WHAT THE EXERCISE ASKS: Retype the entries below word for word, leaving out every picture.

START PROVIDED DATA

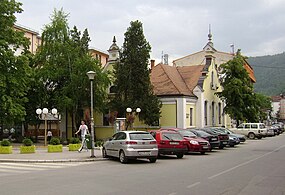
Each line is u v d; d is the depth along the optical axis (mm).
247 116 50281
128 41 39656
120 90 39844
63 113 44219
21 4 37219
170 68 48781
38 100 42750
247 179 13305
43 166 18625
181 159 21922
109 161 21062
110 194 10352
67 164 19609
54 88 42875
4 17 36125
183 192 10633
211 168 16891
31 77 39969
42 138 48562
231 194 10344
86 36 43781
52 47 41531
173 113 42156
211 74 50188
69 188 11422
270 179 13320
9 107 35188
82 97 40812
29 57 39656
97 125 46125
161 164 19078
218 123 52219
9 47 36906
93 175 14641
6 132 46906
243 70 49750
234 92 48688
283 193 10539
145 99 39031
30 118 42625
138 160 21453
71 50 41844
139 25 39719
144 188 11336
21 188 11500
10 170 16875
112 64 45562
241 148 31609
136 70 39094
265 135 49156
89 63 40219
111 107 40188
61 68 41375
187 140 25062
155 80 45031
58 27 42031
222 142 30078
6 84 35531
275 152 26859
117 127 31547
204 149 25125
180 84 45531
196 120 44969
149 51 39812
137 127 43188
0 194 10438
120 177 13945
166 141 22234
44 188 11461
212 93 50031
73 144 27938
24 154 24734
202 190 10969
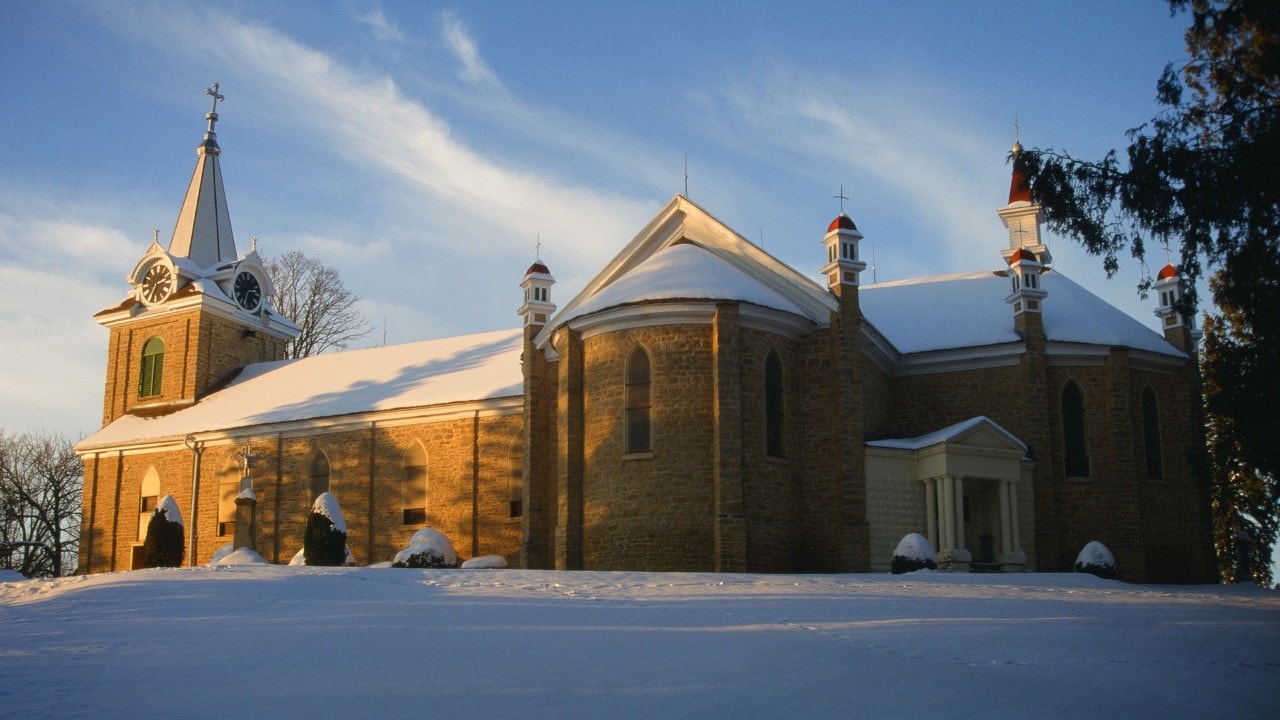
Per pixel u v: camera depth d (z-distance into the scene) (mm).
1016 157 26906
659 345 37219
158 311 62250
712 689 13828
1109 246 26484
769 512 36781
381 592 24016
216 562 43469
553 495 43594
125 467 58625
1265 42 25656
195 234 65562
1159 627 20453
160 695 13562
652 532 36125
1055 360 42906
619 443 37219
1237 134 25609
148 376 62438
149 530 45938
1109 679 15266
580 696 13414
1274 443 27656
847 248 38875
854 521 36750
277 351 66688
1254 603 26188
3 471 74875
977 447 38688
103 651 16594
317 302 80750
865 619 20344
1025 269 42906
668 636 17672
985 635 18625
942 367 44219
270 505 53562
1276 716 13367
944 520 37781
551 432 44250
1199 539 42625
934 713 12930
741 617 20297
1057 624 20312
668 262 39812
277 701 13195
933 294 48062
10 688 13953
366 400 52906
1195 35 27062
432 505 49750
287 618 19844
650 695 13484
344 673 14820
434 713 12586
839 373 37844
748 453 36750
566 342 39031
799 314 38219
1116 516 41125
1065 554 41344
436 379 53125
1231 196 24609
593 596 23578
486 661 15562
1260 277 26047
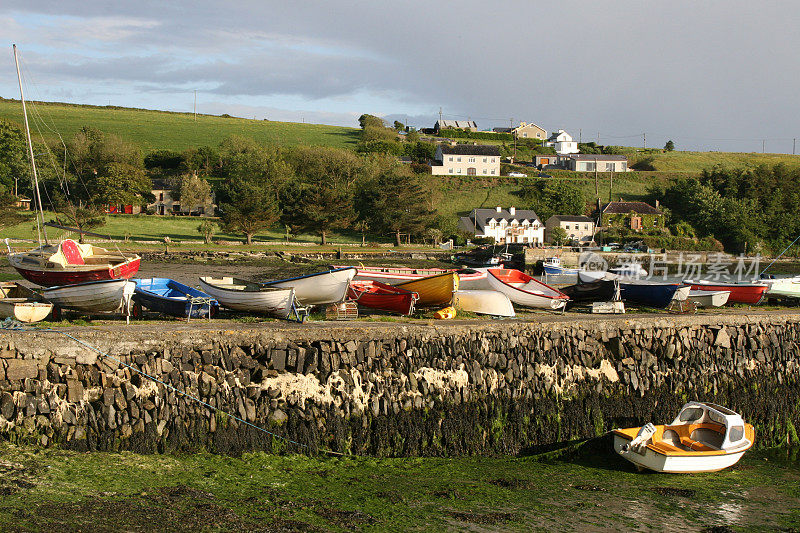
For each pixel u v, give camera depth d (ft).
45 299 94.58
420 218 339.57
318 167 428.56
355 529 59.41
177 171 471.21
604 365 99.60
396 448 81.66
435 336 89.40
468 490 71.56
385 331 86.69
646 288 127.44
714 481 79.41
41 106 597.93
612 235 389.19
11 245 249.14
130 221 350.02
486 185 479.82
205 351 77.46
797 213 423.23
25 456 66.49
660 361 104.99
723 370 108.27
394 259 293.23
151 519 57.31
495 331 93.76
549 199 445.37
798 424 108.47
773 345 114.32
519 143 655.35
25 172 346.54
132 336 74.79
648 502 71.61
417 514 63.98
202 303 93.86
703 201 420.77
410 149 554.05
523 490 72.95
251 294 97.40
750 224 398.42
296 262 270.46
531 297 121.60
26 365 70.38
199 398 75.77
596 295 130.41
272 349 79.97
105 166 389.80
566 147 634.84
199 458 72.49
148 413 73.15
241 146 463.42
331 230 335.26
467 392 87.92
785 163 584.40
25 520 54.80
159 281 109.19
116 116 604.08
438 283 113.19
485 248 328.49
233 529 57.00
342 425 79.66
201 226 307.37
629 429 83.20
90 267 135.54
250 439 75.61
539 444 89.56
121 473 66.03
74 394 71.15
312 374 81.25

END PROVIDED DATA

TASK SOLUTION:
Each line is u v d; d is the depth along the optical axis (mm).
247 116 50281
128 41 39656
120 90 39844
63 113 44219
21 4 37219
170 68 48781
38 100 42750
247 179 13305
43 166 18625
181 159 21922
109 161 21062
110 194 10352
67 164 19609
54 88 42875
4 17 36125
183 192 10633
211 168 16891
31 77 39969
42 138 48562
231 194 10344
86 36 43781
52 47 41531
173 113 42156
211 74 50188
69 188 11422
270 179 13320
9 107 35188
82 97 40812
29 57 39656
97 125 46125
161 164 19078
218 123 52219
9 47 36906
93 175 14641
6 132 46906
243 70 49750
234 92 48688
283 193 10539
145 99 39031
30 118 42625
138 160 21453
71 50 41844
139 25 39719
144 188 11336
21 188 11500
10 170 16875
112 64 45562
241 148 31609
136 70 39094
265 135 49156
89 63 40219
111 107 40188
61 68 41375
187 140 25062
155 80 45031
58 27 42031
222 142 30078
6 84 35531
275 152 26859
117 127 31547
204 149 25125
180 84 45531
196 120 44969
149 51 39812
137 127 43188
0 194 10438
120 177 13945
166 141 22234
44 188 11461
212 93 50031
73 144 27938
24 154 24734
202 190 10969
Per pixel u v: camera depth d (z-distance into the scene) (mm).
1016 157 26906
659 345 37219
158 311 62250
712 689 13828
1109 246 26484
769 512 36781
381 592 24016
216 562 43469
553 495 43594
125 467 58625
1265 42 25656
195 234 65562
1159 627 20453
160 695 13562
652 532 36125
1055 360 42906
619 443 37219
1237 134 25609
148 376 62438
149 530 45938
1109 679 15266
580 696 13414
1274 443 27656
847 248 38875
854 521 36750
277 351 66688
1254 603 26188
3 471 74875
977 447 38688
103 651 16594
317 302 80750
865 619 20344
1025 269 42906
668 636 17672
985 635 18625
942 367 44219
270 505 53562
1276 716 13367
944 520 37781
551 432 44250
1199 539 42625
934 713 12930
741 617 20297
1057 624 20312
668 262 39812
277 701 13195
933 294 48062
10 688 13953
366 400 52906
1195 35 27062
432 505 49750
287 618 19844
650 695 13484
344 673 14820
434 713 12586
839 373 37844
748 453 36750
566 342 39031
799 314 38219
1116 516 41125
1065 554 41344
436 379 53125
1231 196 24609
593 596 23578
486 661 15562
1260 277 26047
For each pixel u v, give camera depth d (ft).
45 299 94.58
420 218 339.57
318 167 428.56
355 529 59.41
177 171 471.21
604 365 99.60
396 448 81.66
435 336 89.40
468 490 71.56
385 331 86.69
646 288 127.44
714 481 79.41
41 106 597.93
612 235 389.19
11 245 249.14
130 221 350.02
486 185 479.82
205 351 77.46
797 213 423.23
25 456 66.49
660 361 104.99
723 370 108.27
394 259 293.23
151 519 57.31
495 331 93.76
549 199 445.37
798 424 108.47
773 345 114.32
519 143 655.35
25 172 346.54
132 336 74.79
648 502 71.61
417 514 63.98
202 303 93.86
703 201 420.77
410 149 554.05
523 490 72.95
251 294 97.40
750 224 398.42
296 262 270.46
531 297 121.60
26 365 70.38
199 398 75.77
596 295 130.41
272 349 79.97
105 166 389.80
566 147 634.84
199 458 72.49
148 413 73.15
241 146 463.42
331 230 335.26
467 392 87.92
785 163 584.40
25 520 54.80
159 281 109.19
116 116 604.08
438 283 113.19
485 248 328.49
233 529 57.00
342 425 79.66
201 226 307.37
629 429 83.20
90 267 135.54
250 439 75.61
539 444 89.56
121 473 66.03
74 394 71.15
312 374 81.25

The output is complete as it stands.